Start of Records for the exercise

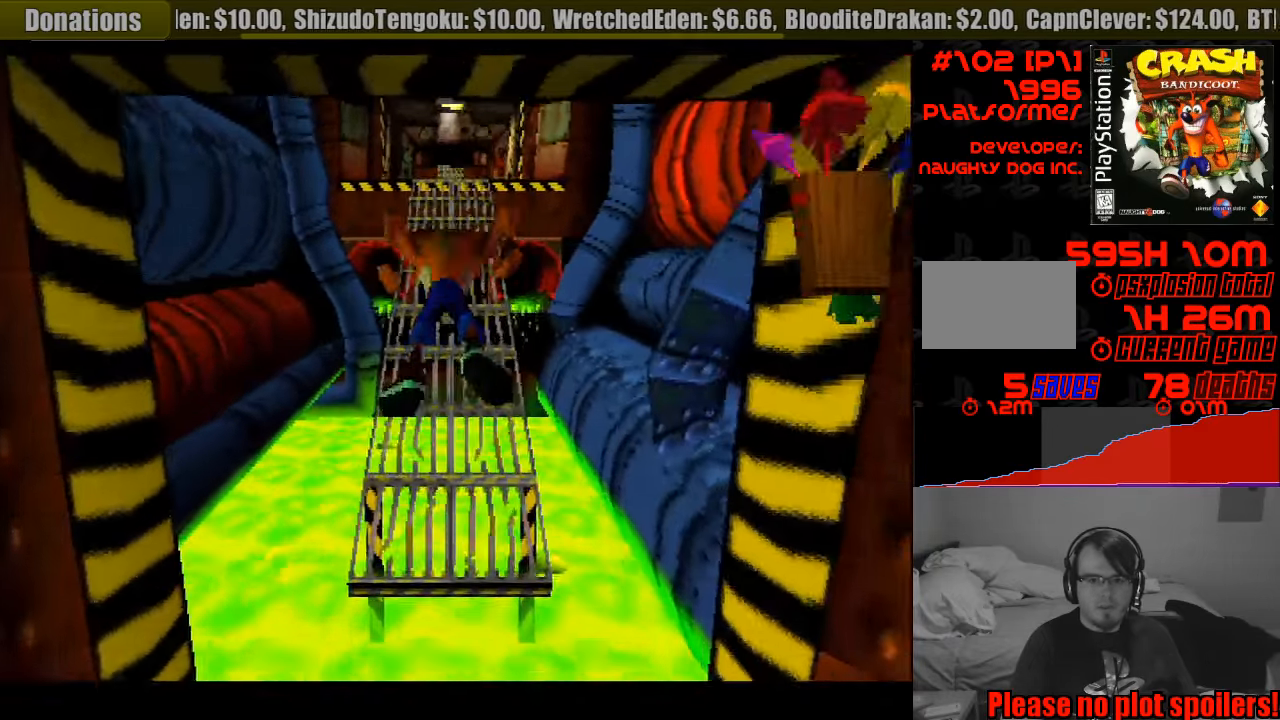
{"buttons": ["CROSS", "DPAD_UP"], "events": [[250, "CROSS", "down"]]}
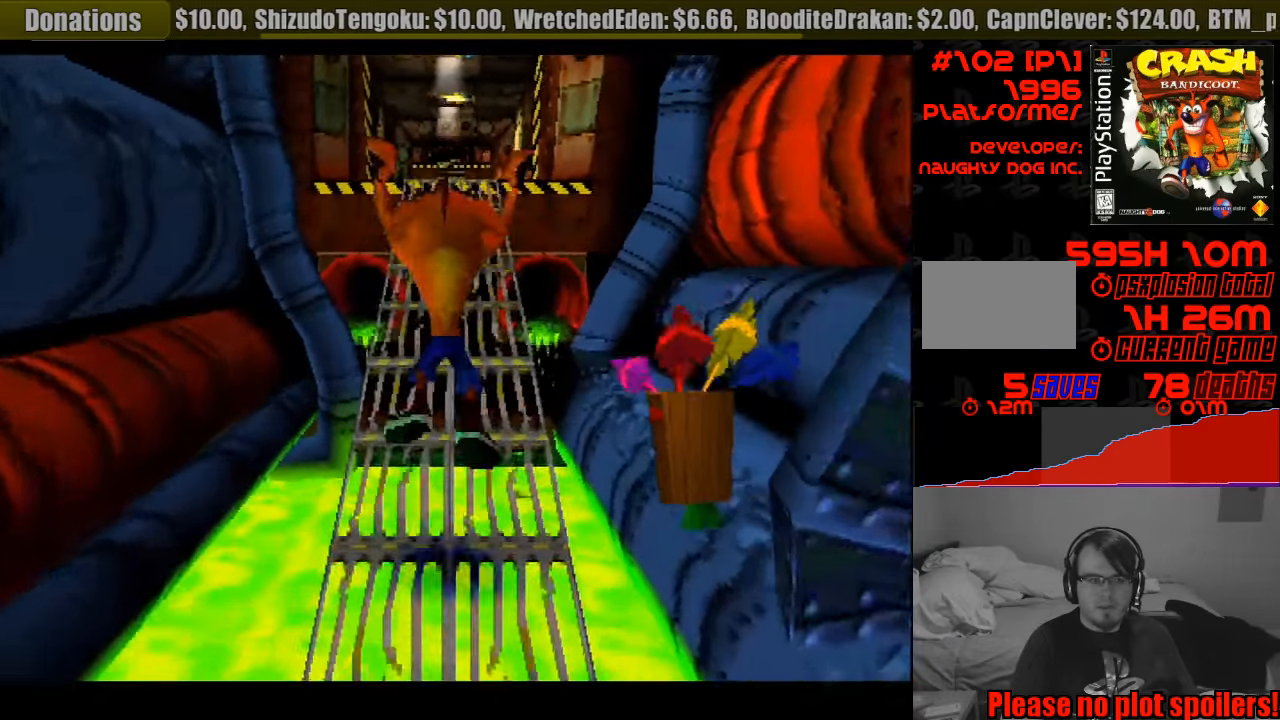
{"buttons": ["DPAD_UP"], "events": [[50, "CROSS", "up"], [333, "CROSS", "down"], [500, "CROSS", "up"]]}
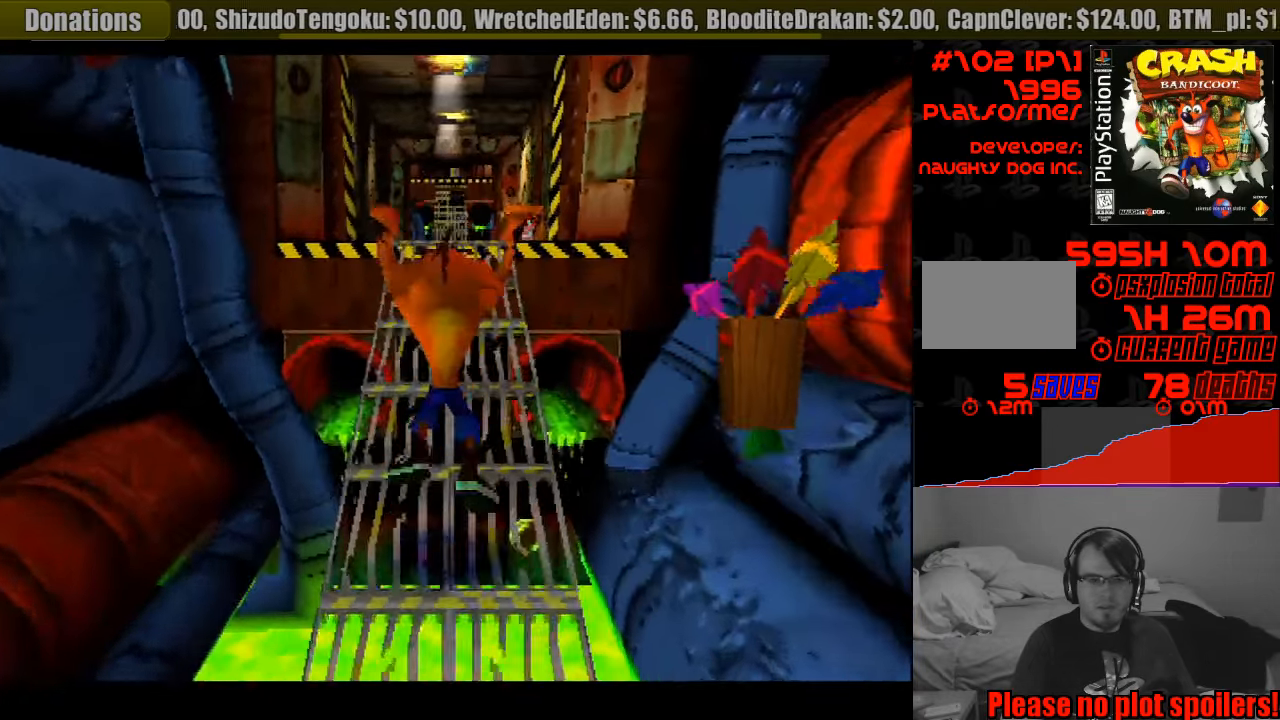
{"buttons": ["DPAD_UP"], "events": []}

End of Records for the exercise
Start of Records for the exercise

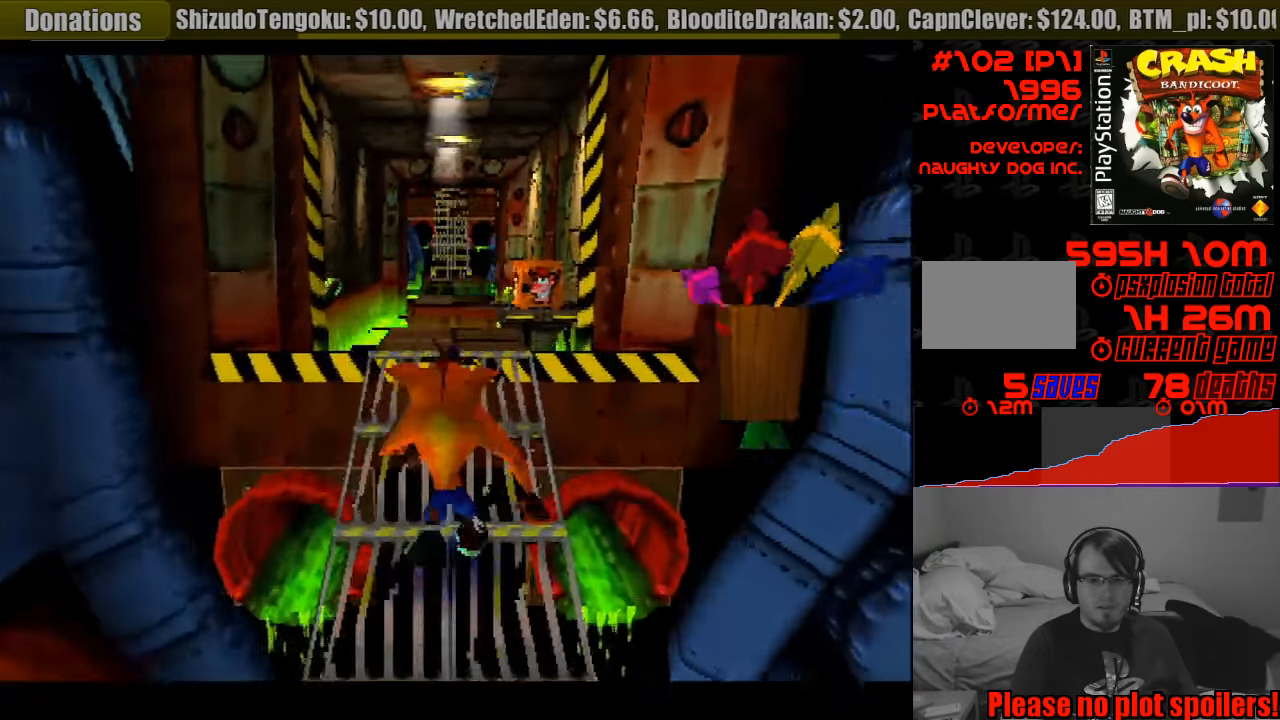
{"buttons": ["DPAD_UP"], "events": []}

End of Records for the exercise

▸ Task statement
Every line of the listing that holds "CROSS" counts once. Say how many such lines there are, using only a number.

▸ Task answer
2